Ketika Seorang Hamba Diuji Cobaan Beruntun


 Allah Turunkan Cobaan Bagi Hamba yang Dicintai-Nya. Inilah kalimat yang menguatkan hati seorang pendosa yang mencoba menganalisa apakah Allah SWT sedang menghukum kami dengan cobaannya. Namun melihat orang lain dengan cobaan yang lebih besar maka sepatutnya, kita masih lebih bersyukur.

Cobaan memang tidaklah menyenangkan. Cobaan pun datang dalam bentuk yang berbeda-beda, bisa dalam bentuk harta, fisik, kemiskinan, anak, pasangan hidup, bahkan hingga relasi kerja dan bisnis.

Hal yang paling berat bagi hamba saat diuji adalah rida terhadap cobaan tersebut.

Dalam perspektif tasawuf, musibah atau kekecewaan hidup adalah salah satu wujud “surat cinta” Tuhan kepada hamba-Nya. Mungkin Tuhan merindukan hamba-Nya, tetapi yang bersangkutan terkecoh dan tersesat dengan kesenangan duniawi.

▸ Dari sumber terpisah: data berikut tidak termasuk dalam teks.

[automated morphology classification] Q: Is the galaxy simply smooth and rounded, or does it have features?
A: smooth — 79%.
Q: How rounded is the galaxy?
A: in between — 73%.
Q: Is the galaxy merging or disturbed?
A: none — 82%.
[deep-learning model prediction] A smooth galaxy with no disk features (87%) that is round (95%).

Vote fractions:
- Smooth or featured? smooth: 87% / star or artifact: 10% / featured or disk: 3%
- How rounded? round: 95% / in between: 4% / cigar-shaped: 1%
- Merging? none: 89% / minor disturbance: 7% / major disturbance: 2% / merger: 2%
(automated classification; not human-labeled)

Akhirnya, Tuhan mengutus musibah atau kekecewaan kepadanya dan ternyata ia secara efektif kembali kepada Tuhannya.

Seseorang yang hidup di dalam kemewahanan atau dalam kondisi berkecukupan sering kali lebih sulit untuk melakukan pendakian (taraqqi) kepada Tuhannya karena semua kebutuhannya terpenuhi.

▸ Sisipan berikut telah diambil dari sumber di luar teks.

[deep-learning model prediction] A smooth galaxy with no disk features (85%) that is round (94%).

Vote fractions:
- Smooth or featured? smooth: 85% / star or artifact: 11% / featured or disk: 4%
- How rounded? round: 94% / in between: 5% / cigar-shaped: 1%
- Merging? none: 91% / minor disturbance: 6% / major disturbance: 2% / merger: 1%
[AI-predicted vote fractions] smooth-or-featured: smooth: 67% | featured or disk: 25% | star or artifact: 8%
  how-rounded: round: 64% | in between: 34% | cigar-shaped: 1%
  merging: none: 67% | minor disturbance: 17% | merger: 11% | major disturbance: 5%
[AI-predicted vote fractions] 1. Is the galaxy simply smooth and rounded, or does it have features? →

Disaat hamba diuji dan beralih mengandalkan dirinya dan orang lain untuk mencarikan solusi maka hamba akan terbentur. Lalu seorang hamba akan merasa lemah dalam setiap usahanya. Dalam dirinya hanyalah tinggal ruh saja. Dia tidak dapat melihat, kecuali hanya takdir dan kekuasaan Allah SWT. Jadilah ia sebagai orang yang yakin dan mengesakan secara terpaksa, dan memutuskan bahwa pada hakikatnya tidak ada yang mengatur dan menggerakkan, kecuali hanya Allah SWT.

Tidak ada yang memberikan ketenangan dan menggerakkan, kecuali Allah SWT. Tiada kebaikan atau kejahatan, bahaya atau manfaat, pemberian atau tiadanya pemberian, terbuka atau terkunci, hidup atau mati, kemuliaan ataupun kehinaan, kecuali hanya di dalam kekuasan Allah swt.

Semoga cahaya Ilahi menerangi hati kosong kita.